Wanted to document a quick project I put together yesterday for posterity. I haven’t mentioned it before, but the way that I host this website as well as most of my other services is through a pretty convuluted reverse proxy. See I have a server at home that is more then capable of running all of this, but obviously my home internet plan does not come with a guranteed permanent public IPv4 address. Some time ago when I was setting all of this up I decided that I didn’t want to mess with dynamic DNS and I wasn’t a fan of port forwarding my router and listing my home IP address in my DNS records. So instead I set up a reverse proxy solution. To accomplish this I rent a virtual private server (VPS) from a company for a small monthly fee. While this VPS does not have the power necessary to run all of my publically hosted services (hence the small fee, a beefier VPS would be significantly more expensive), it does come with a guranteed permanent public IPv4 for the time that I keep renting it.
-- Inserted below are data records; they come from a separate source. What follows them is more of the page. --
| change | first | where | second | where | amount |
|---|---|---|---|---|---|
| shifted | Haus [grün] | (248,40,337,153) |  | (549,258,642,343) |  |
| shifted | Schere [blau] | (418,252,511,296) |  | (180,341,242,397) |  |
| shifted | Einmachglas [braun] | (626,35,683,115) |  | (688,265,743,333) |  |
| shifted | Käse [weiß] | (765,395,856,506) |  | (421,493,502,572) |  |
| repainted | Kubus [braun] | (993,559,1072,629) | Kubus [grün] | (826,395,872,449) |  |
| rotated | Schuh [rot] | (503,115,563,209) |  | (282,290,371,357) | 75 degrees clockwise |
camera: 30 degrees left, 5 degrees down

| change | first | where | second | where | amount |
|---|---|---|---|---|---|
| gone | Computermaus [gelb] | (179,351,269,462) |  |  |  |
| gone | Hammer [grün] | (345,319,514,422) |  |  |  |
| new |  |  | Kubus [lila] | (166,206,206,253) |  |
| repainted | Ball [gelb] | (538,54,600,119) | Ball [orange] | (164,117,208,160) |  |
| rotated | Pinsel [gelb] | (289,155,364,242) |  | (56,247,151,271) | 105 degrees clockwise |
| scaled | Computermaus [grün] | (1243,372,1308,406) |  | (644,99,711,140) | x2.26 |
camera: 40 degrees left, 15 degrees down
I set this VPS up with Wireguard and basically turned it into an edge device on my network. It maintains a point to point VPN with a VM on my home server. Additionally on both the VPS and the VM that it’s connected to I’m running HAProxy, configured as a reverse proxy. With this setup I can point all of my DNS A records at the VPS. Any request towards any of my home serivces first goes to the VPS and then behind the scenes this gets proxied to whatever service is requested. This setup offers a number of benefits:

  • I don’t have to open any ports on my router
  • I can easily DMZ off any public facing service on my network with virtualization
  • I can easily spin up / down services at a whim by simply creating a box, adding the applicable DNS CNAME, and modifiying my HAProxy config.
  • All public facing, inspectable traffic doesn’t actually go to my ISP. All my ISP sees is a host on my network talking to a VPS somewhere.

The main downside of this setup is that I have to pay for a VPS, but since the only thing this VPS has to do is route packets around I can get away with some very anemic hardware, and I get a very good price.
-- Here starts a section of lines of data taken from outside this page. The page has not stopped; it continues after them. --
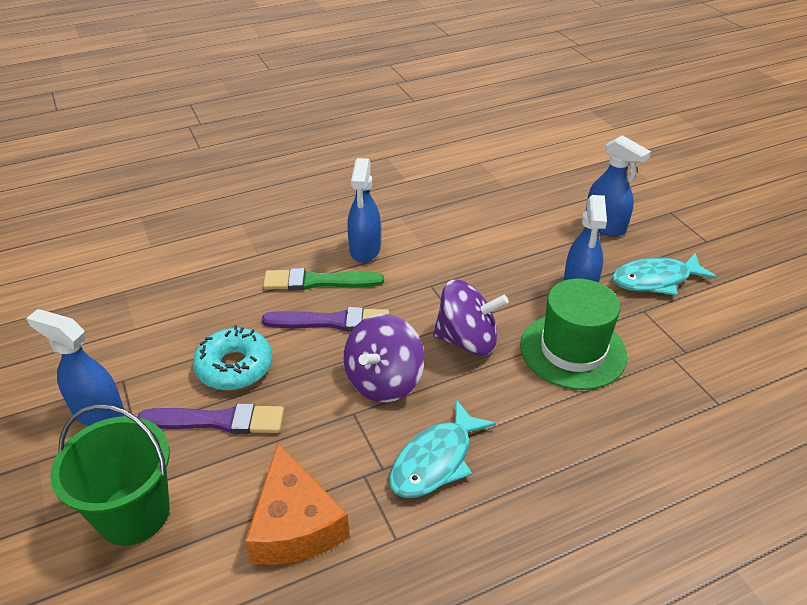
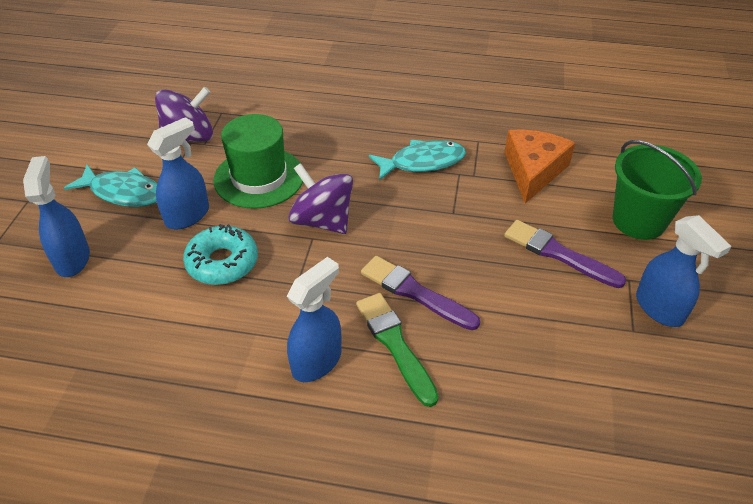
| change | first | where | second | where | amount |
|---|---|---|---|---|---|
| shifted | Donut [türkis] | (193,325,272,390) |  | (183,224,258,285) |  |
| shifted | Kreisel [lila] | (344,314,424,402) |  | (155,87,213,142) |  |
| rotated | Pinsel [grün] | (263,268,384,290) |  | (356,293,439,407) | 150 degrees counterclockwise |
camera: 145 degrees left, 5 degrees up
Anyway, yesterday I set out to achieve something I had been thinking of for some time but had not gotten around to, which was to set up a Minecraft server in this same fashion. Basically I wanted to run a Minecraft server (running MineOS) on my local server, but have the access to this server occur through the VPS reverse proxy.


This is more challenging then it seems on the surface since Minecraft is not HTTP based. Since Minecraft is not HTTP based, HAProxy can not route it properly. The solution I picked for this was to use some specific Minecraft proxying software called Velocity. Velocity is maintained by the same group as PaperMC and is specifically designed to route Minecraft (namely for PaperMC/Spigot servers). Following some advice found on this post on the Level1Forums, I downloaded velocity on my VPS, configured it as described in the Velocity documentation, and wrote a systemd service file to enable it as a systemctl service. I then set up another Wireguard VPN client endpoint on my MineOS VM (so that both my HAProxy VM and my MineOS VM connect to my VPS on boot and at all other times).

Following this tutorial I learned that Minecraft requires two DNS listings, an A record and an SRV record, so I set that up (using the Velocity default port of 25577 instead of Minecraft’s port 25565). Also, as a quick note, I made sure that my server was running PaperMC since Velocity allows for very easy and secure player information forwarding with Paper, and I made sure to enforce the whitelist on the server.

And honestly, that was about it. I had to mess around with some firewall rules a little bit, but it was about that simple. And it works great! Unfortunately I don’t actually have a lot of friends that are playing Minecraft currently, but I really wanted to see if I could get a server to work in this manner. I’m pretty pleased with the results.